The only drawbacks I can think of are you will eliminate your ability to print from that qube(s) (which you can’t do out of the box anyway https://github.com/QubesOS/qubes-core-agent-linux/pull/364 ) and you will eliminate your ability to change your routers settings(e.g., by connecting via an Ethernet cable you still wont be able to configure your router or login etc).

I think that the configuration would consist in blocking all access
to the local network. This could be done by a single additional rule in sys-net.

The default rules block all incoming traffic originating outwith the
Qubes system. They do not block access to the local network.

If the local network is 192.168.1.0/24, then a suitable rule would be -
ip daddr 192.168.1.0/24 drop
You could insert this rule in to the custom-forward chain in the qubes table in sys-net.
You could also add a new output chain, and use the same rule there.

Note that the scenario envisaged could apply to any server that is
accessed by different qubes, wherever it is situated.

I never presume to speak for the Qubes team. When I comment in the Forum I speak for myself.

You need to clarify what you want to protect against…
Especially as you are mixing up basic terms like

What you mean by “locked down and isolated” in this context!?

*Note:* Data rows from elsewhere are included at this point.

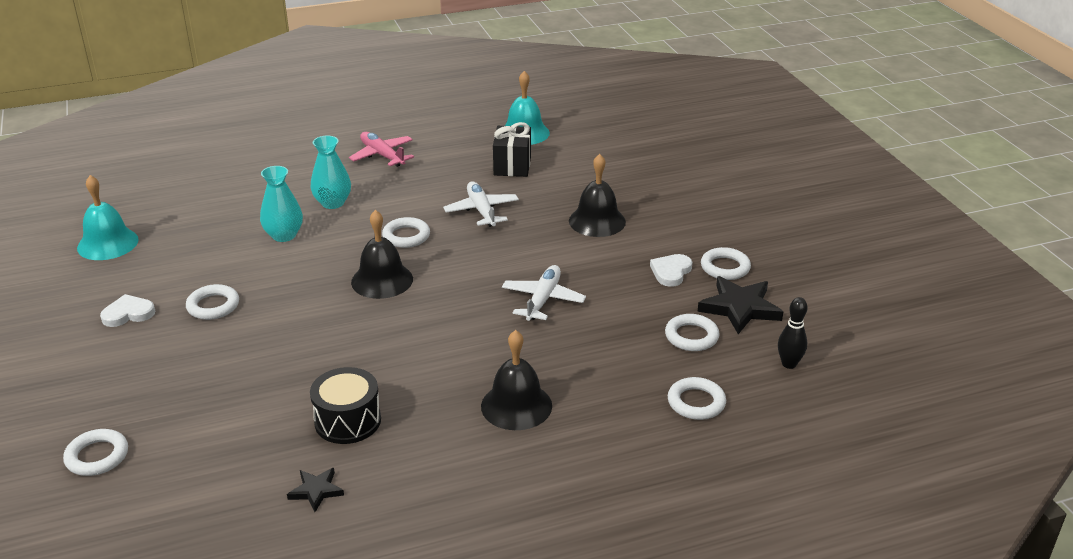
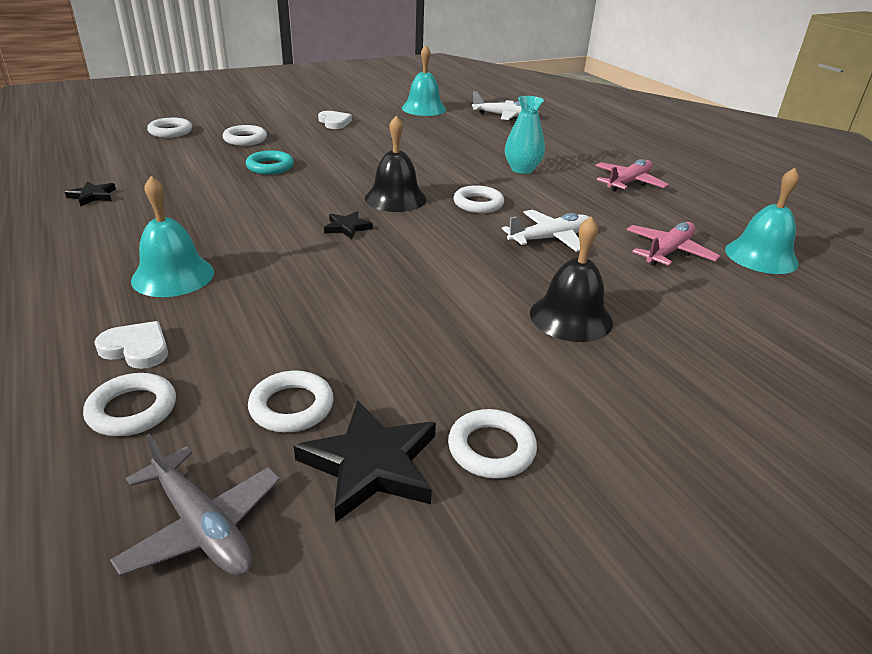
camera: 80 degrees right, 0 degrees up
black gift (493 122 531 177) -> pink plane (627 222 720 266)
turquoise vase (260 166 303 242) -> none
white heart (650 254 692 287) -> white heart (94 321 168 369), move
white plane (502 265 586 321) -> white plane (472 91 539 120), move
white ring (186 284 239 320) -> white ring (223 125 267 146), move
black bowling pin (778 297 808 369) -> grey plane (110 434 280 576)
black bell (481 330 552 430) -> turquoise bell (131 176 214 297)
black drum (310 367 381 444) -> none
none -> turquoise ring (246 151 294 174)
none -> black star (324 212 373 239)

The default Qubes settings are not allowing any incoming connections to your device. So even if your network is not trusted, you are ‘safe’ from direct attacks from such network.
And this is a reasonable default as most of the users are never needs to allow any direct connection to your workstation running Qubes OS.
But you can modify this - if you really want to:

And the “vice versa” is the key here, if we talking about network communications.

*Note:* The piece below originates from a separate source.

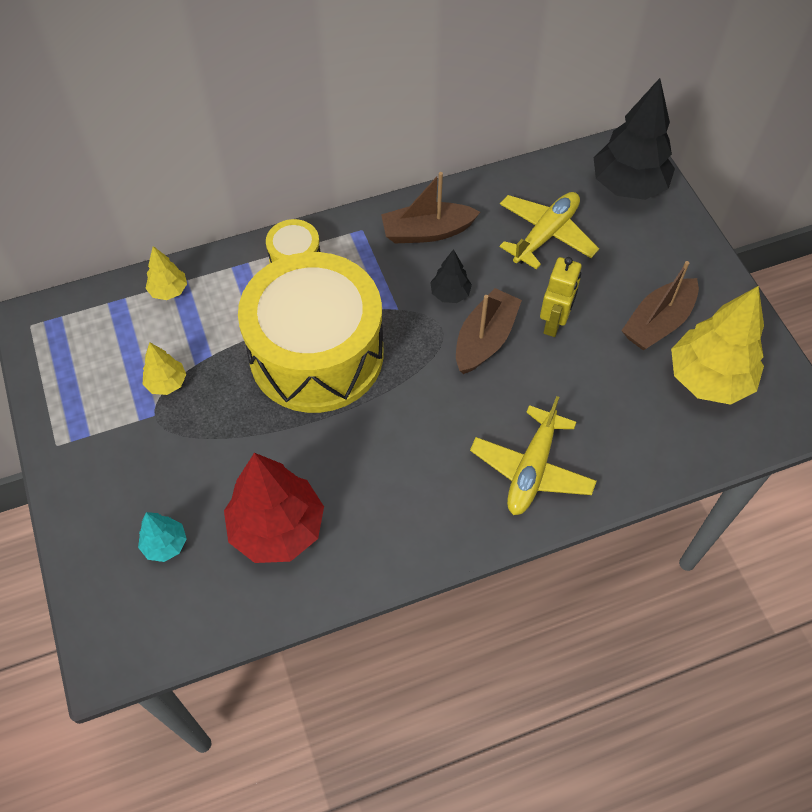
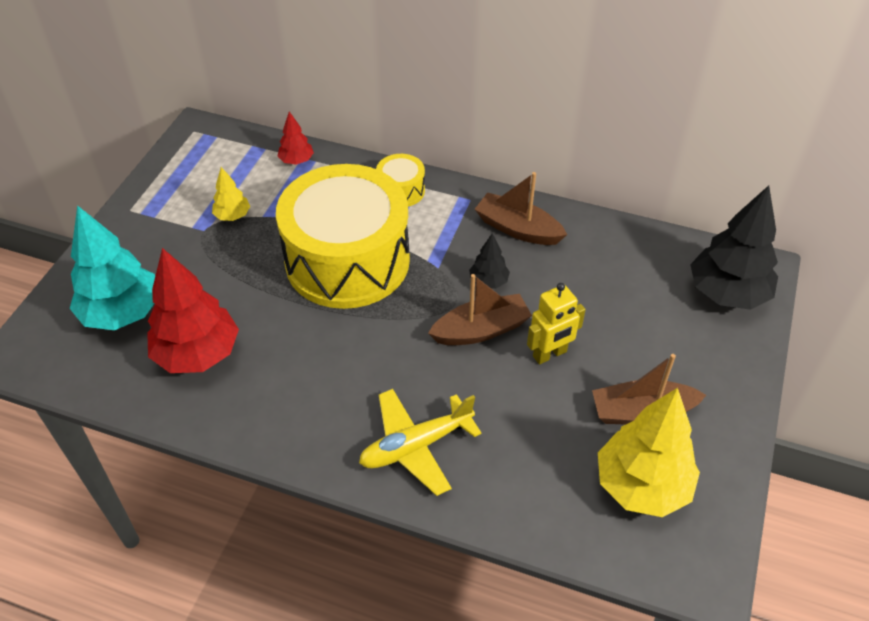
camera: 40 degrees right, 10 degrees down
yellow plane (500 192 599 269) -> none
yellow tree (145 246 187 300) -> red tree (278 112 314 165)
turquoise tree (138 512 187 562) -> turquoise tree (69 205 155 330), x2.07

Because - obviously - outgoing packets are allowed by default. As without that you literally can’t do nothing with your Qubes OS.

And here you have the full control to decide if you want to limit outgoing connections from any of your virtual machines:

so saying ‘vica-versa’ in context of netwok comminucation is a very solid sign that you not really understand how network communications are working in practice, as outgoing vs incoming connections are a comletely different scenario, with different requirements and possibilities of control.

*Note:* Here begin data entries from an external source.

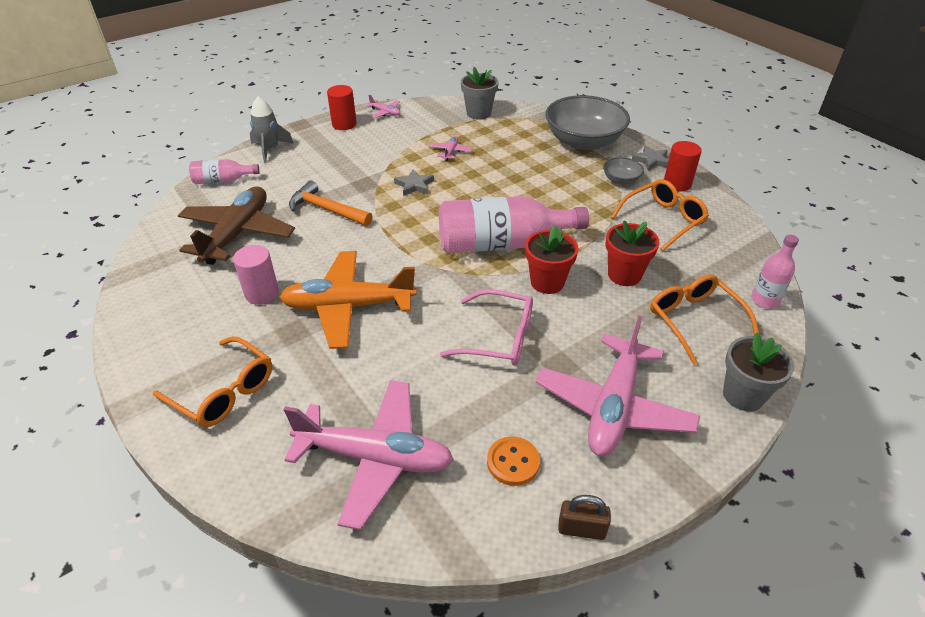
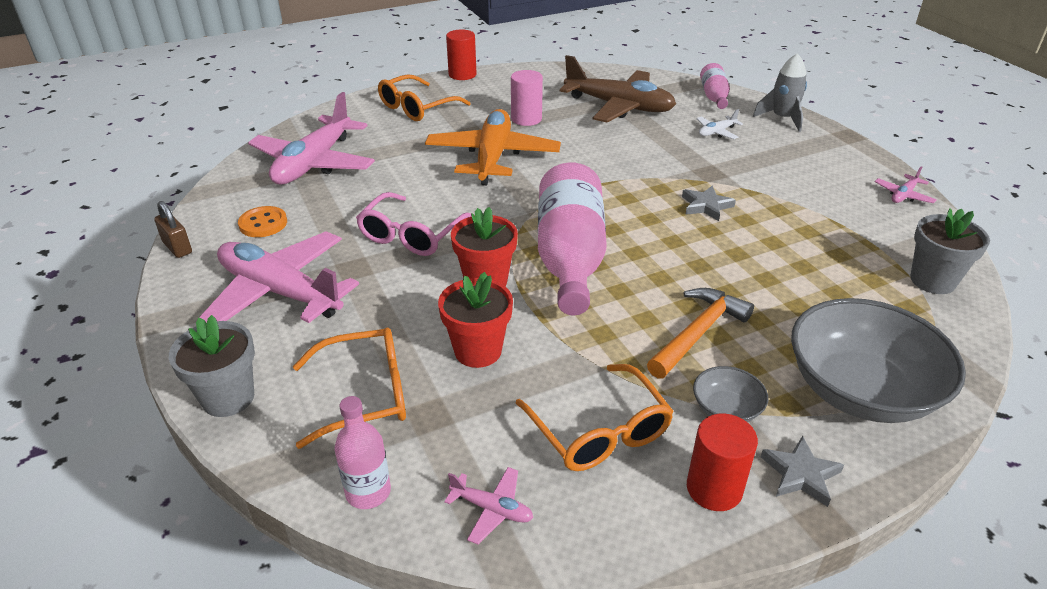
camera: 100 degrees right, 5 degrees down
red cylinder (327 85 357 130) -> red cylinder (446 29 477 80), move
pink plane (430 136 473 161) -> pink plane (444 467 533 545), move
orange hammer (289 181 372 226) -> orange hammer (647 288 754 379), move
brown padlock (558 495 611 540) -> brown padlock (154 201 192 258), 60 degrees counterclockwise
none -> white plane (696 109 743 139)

The github issue you have linked, however talking about one very specific use case about disposable VM’s. Moreover it is talking about if it’s should start without any network access, or not. And as we discussed this several times over the years, it is a very reasonable defult to have a network connection and allow any outgoing communications by default.

You can however very easily tune/modify this:

Also network acces of the template VM’s are another very different scenario, and it is implemented in a very secure way by default:

Just to clarify:

In sys-net’s template vm edit /rw/config/qubes-firewall-user-script

and add:

table inet qubes {
    chain custom-forward {
        type filter hook forward priority 0;
        ip daddr 192.168.1.0/24 drop
    }

    chain custom-output {
        type filter hook output priority 0;
        ip daddr 168.1.0/24 drop
    }
}

Result: All qubes using this sys-net will be blocked from accessing the LAN if they ultimately connect to sys-net via vm-htb > sys-firewall > sys-net but they should still be able to connect to the Internet.

Hi Zrubi,

I linked the wrong GitHub issue earlier (though it’s still related). I meant this one: Make it easy to block all private network access from VMs (and maybe make this default) · Issue #9796 · QubesOS/qubes-issues · GitHub

Thanks for clarifying — I now understand that inbound connections are blocked by default. I’ll run

nft list ruleset

in the service qube to see the actual default firewall rules and learn by doing.

Regarding your question:

“What do you mean by ‘locked down and isolated’ in this context?”

Now I mean that nothing from the vm-htb qube can reach devices on the same LAN (via outbound communication) that are not Qubes VMs. I see two ways to do this, one via sys-net which is an all encompassing rule and the second via individual qubes firewalls. I will try to do both of course.